> Problem description
Return every line of the records below verbatim, with no pictures in the copy.

> Extracted material
==*==

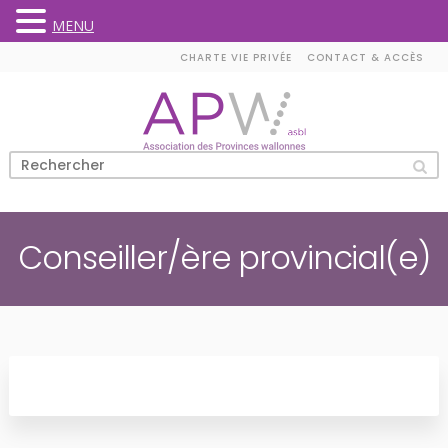
MENU
Skip
CHARTE VIE PRIVÉE
CONTACT & ACCÈS
to
content
Conseiller/ère provincial(e)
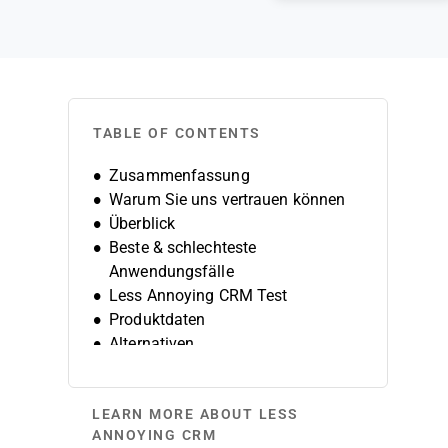
TABLE OF CONTENTS
Zusammenfassung
Warum Sie uns vertrauen können
Überblick
Beste & schlechteste
Anwendungsfälle
Less Annoying CRM Test
Produktdaten
Alternativen
FAQs
Unternehmensgeschichte
LEARN MORE ABOUT LESS
ANNOYING CRM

==*==

> Expected answer
MENU
Skip
CHARTE VIE PRIVÉE
CONTACT & ACCÈS
to
content
Conseiller/ère provincial(e)
TABLE OF CONTENTS
Zusammenfassung
Warum Sie uns vertrauen können
Überblick
Beste & schlechteste
Anwendungsfälle
Less Annoying CRM Test
Produktdaten
Alternativen
FAQs
Unternehmensgeschichte
LEARN MORE ABOUT LESS
ANNOYING CRM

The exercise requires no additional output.